Ich muss gestehen, bei allen Prozessen rund um des Schreibens bin ich eher eine Herumfeilerin. Ich gebe mich selten mit der ersten Version zufrieden. Die Titel meiner vierbändigen Sternschnuppen-Reihe kamen aber alle, bis auf den dritten (den habe ich meiner Mutter zu verdanken), mehr oder weniger zu mir herangeflogen. Dennoch gab es ganz klare Kriterien: 

1. Alle Titel sollen nicht mehr und nicht weniger als drei Wörter beinhalten.

2. Diese Wörter sollen eine positive Assoziation im Leser auslösen.

3. Die Titel haben alle eine metaphorische Bedeutung. 

„Aussicht auf Sternschnuppen“ – Die Sternschnuppen stehen für Wünsche, die wahr werden können, wenn wir nur fest genug daran glauben und bereit sind, etwas dafür zu tun.

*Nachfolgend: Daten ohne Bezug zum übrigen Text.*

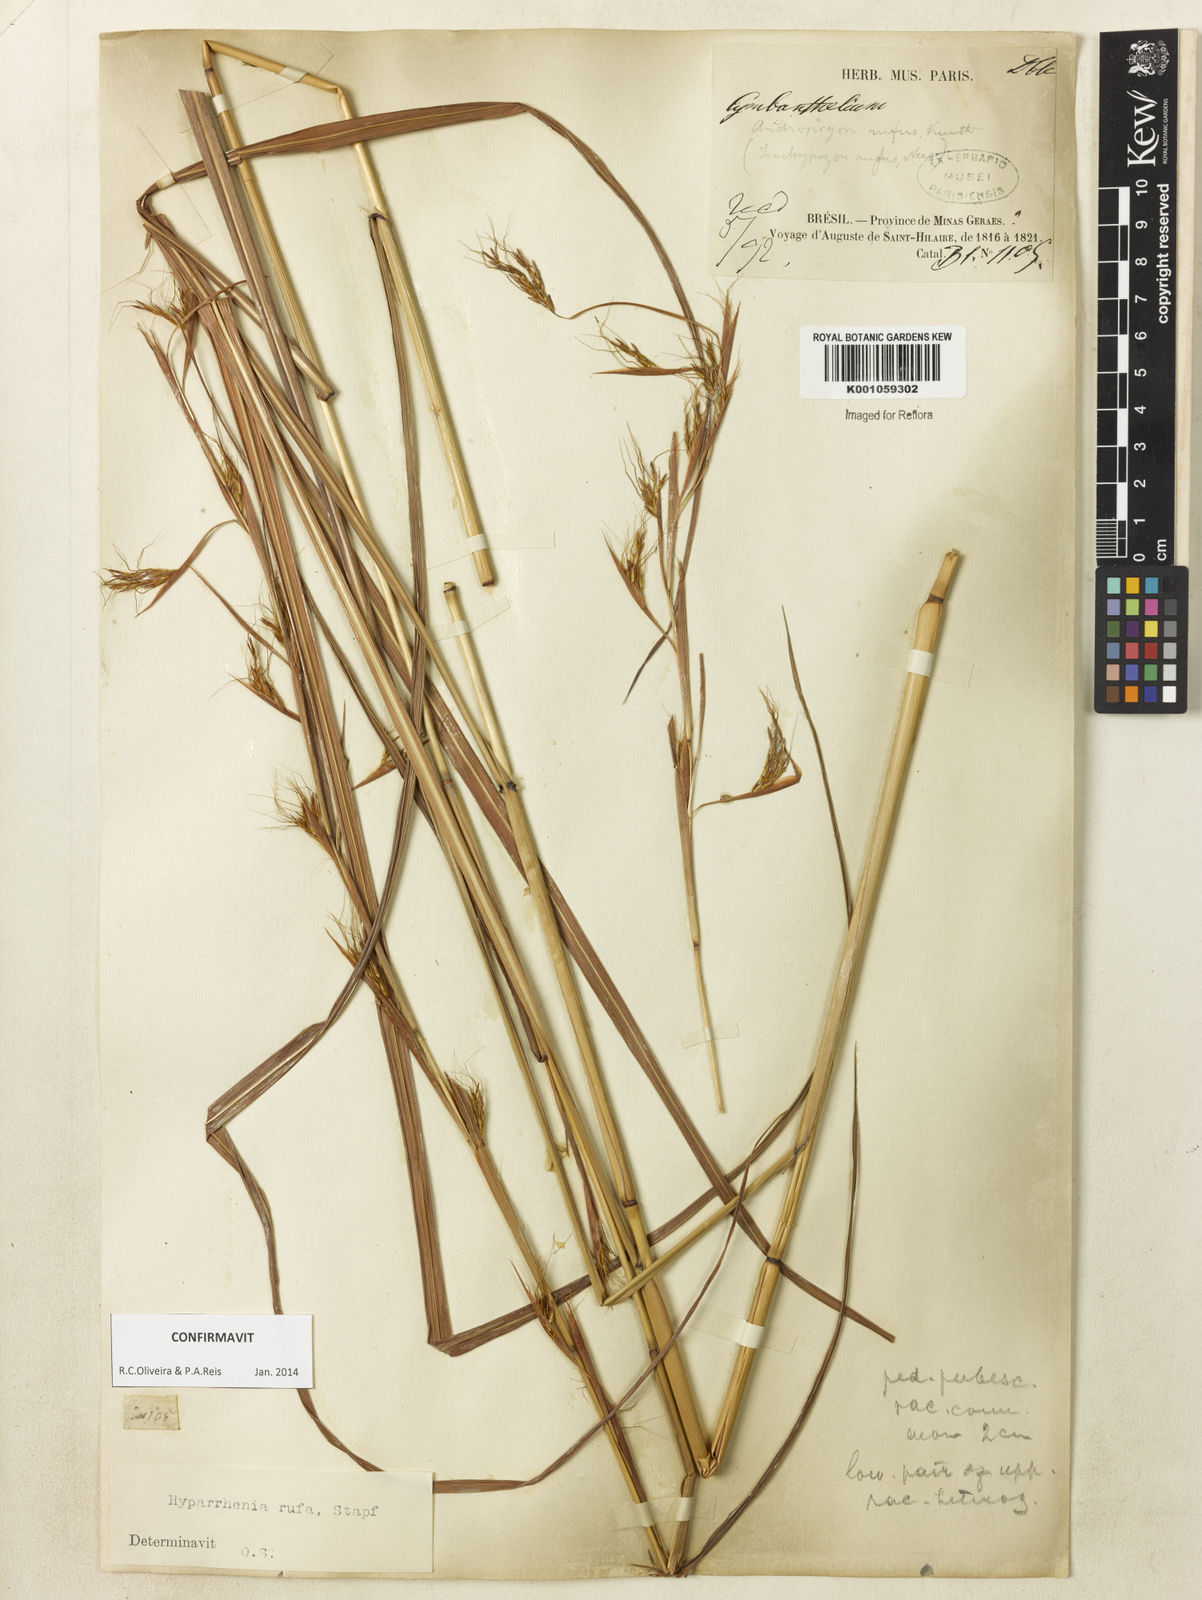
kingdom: Plantae
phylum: Tracheophyta
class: Liliopsida
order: Poales
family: Poaceae
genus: Hyparrhenia
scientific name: Hyparrhenia rufa
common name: Jaraguagrass
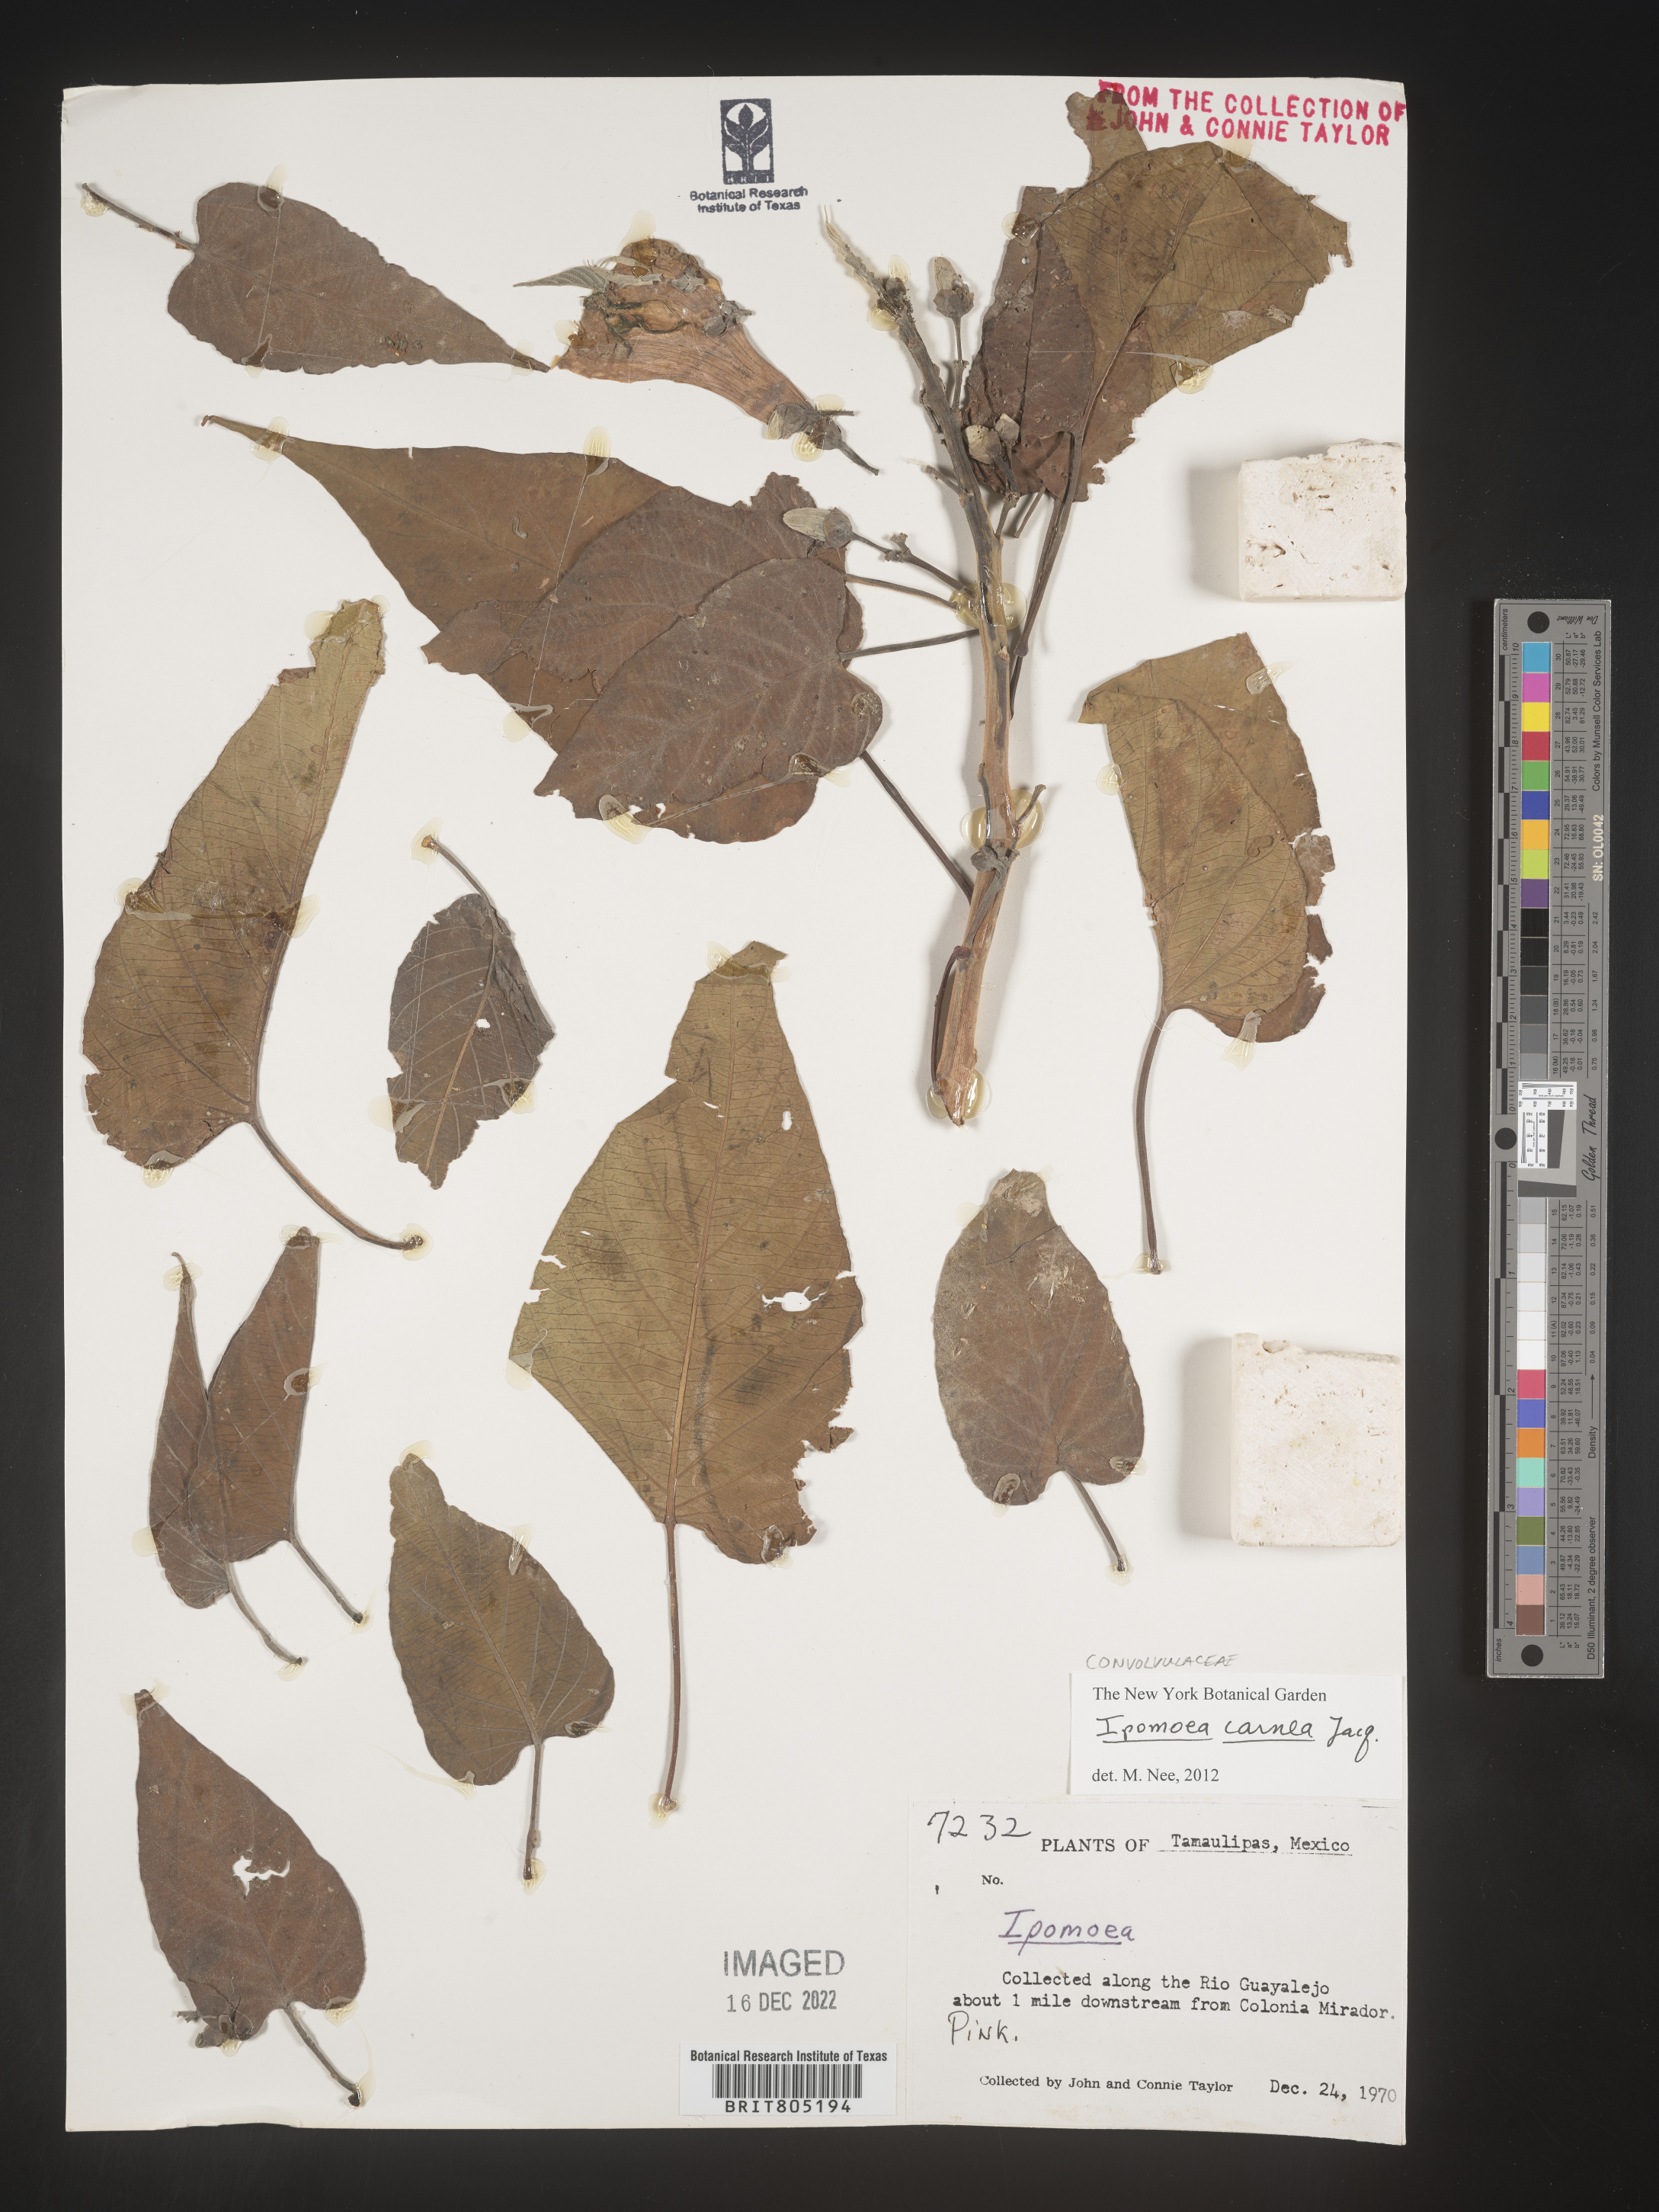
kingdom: Plantae
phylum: Tracheophyta
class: Magnoliopsida
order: Solanales
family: Convolvulaceae
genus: Ipomoea
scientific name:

„Zeit für Eisblumen“ – Die Eisblumen stehen stellvertretend für das Wunderbare im Leben, das oftmals in Kleinigkeiten liegt, denen wir im Stress und der Hektik viel zu wenig Beachtung schenken (s. Frage 2)

„Sehnsucht nach Zimtsternen“ – Die Zimtsterne stehen für Kindheit und Geborgenheit, einem Zustand, nach dem wir uns als Erwachsene oft sehnen. An dieser Geschichte arbeite ich gerade: Lilly muss in diesem Band lernen, auf eigenen Beinen zu stehen und zeigen, dass sie mehr ist als das süße Nesthäkchen der Familie.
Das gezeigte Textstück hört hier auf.